Let’s look at the questions, and I’d like the reader to envision two scenarios. The first is the melancholic depressive described above. The other is a man who gets involved and preoccupied with his duties at work and feels fine there, but every night after he gets home he becomes embroiled in a continuing conflict with his wife, who is threatening divorce, and only then starts to become extremely upset. 

I think the reader will see how it is quite possible that both of these very different individuals might answer the PHQ-9 questions in almost the exact same way, and come out with identical scores. The first would benefit from an antidepressant. The other would not, and probably needs marriage counseling instead.

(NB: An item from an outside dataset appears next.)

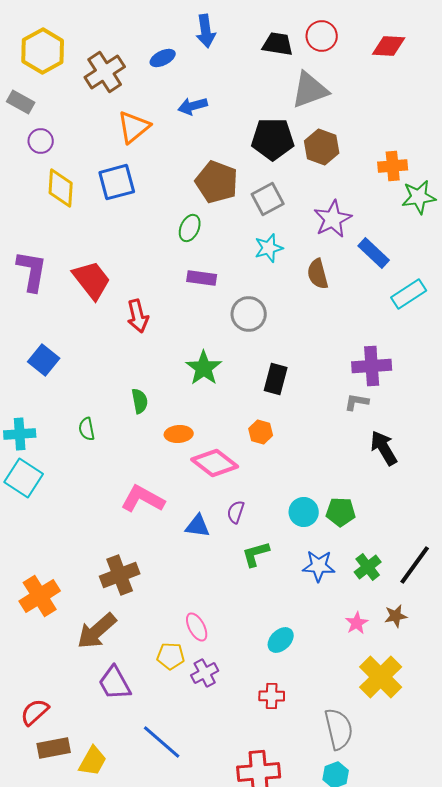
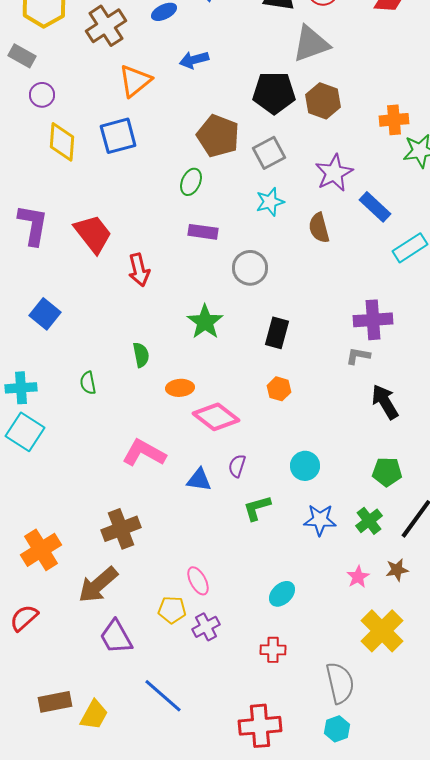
orange hexagon: (261, 432) -> (279, 389), moved
green pentagon: (341, 512) -> (387, 472), moved
red semicircle: (35, 712) -> (24, 618), moved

PHQ-9 Patient Depression Questionnaire

Over the last 2 weeks, how often have you been bothered by any of the following problems.

Not at all - 0
Several days - 1
More than half the days - 2
Nearly every day -3

1. Little interest or pleasure in doing things
2. Feeling down, depressed, or hopeless
3. Trouble falling or staying asleep, or sleeping too much
4. Feeling tired or having little energy
5. Poor appetite or overeating
6. Feeling bad about yourself—or that you are a failure or
have let yourself or your family down
7. Trouble concentrating on things, such as reading the
newspaper or watching television
8. Moving or speaking so slowly that other people could
have noticed. Or the opposite - being so figety or
restless that you have been moving around a lot more
than usual
9. Thoughts that you would be better off dead, or of
hurting yourself

add columns

10. If you checked off any problems, how difficult have these problems made it for you to do your work take care of things at home, or get along with other people?

Not difficult at all
Somewhat difficult
Very difficult
Extremely difficult

Copyright © 1999 Pfizer Inc.

Oh gee, look at who came up with this scale. A drug company. How convenient!!

1 comment:

  1. I encountered this with my psychiatrist--5 minute questionnaire followed by her diagnosis. Several months later I asked her to change my antidepressant because...well, why not? She complied, but I never had a whole lot of confidence in the whole process. Probably killed the placebo effect, too.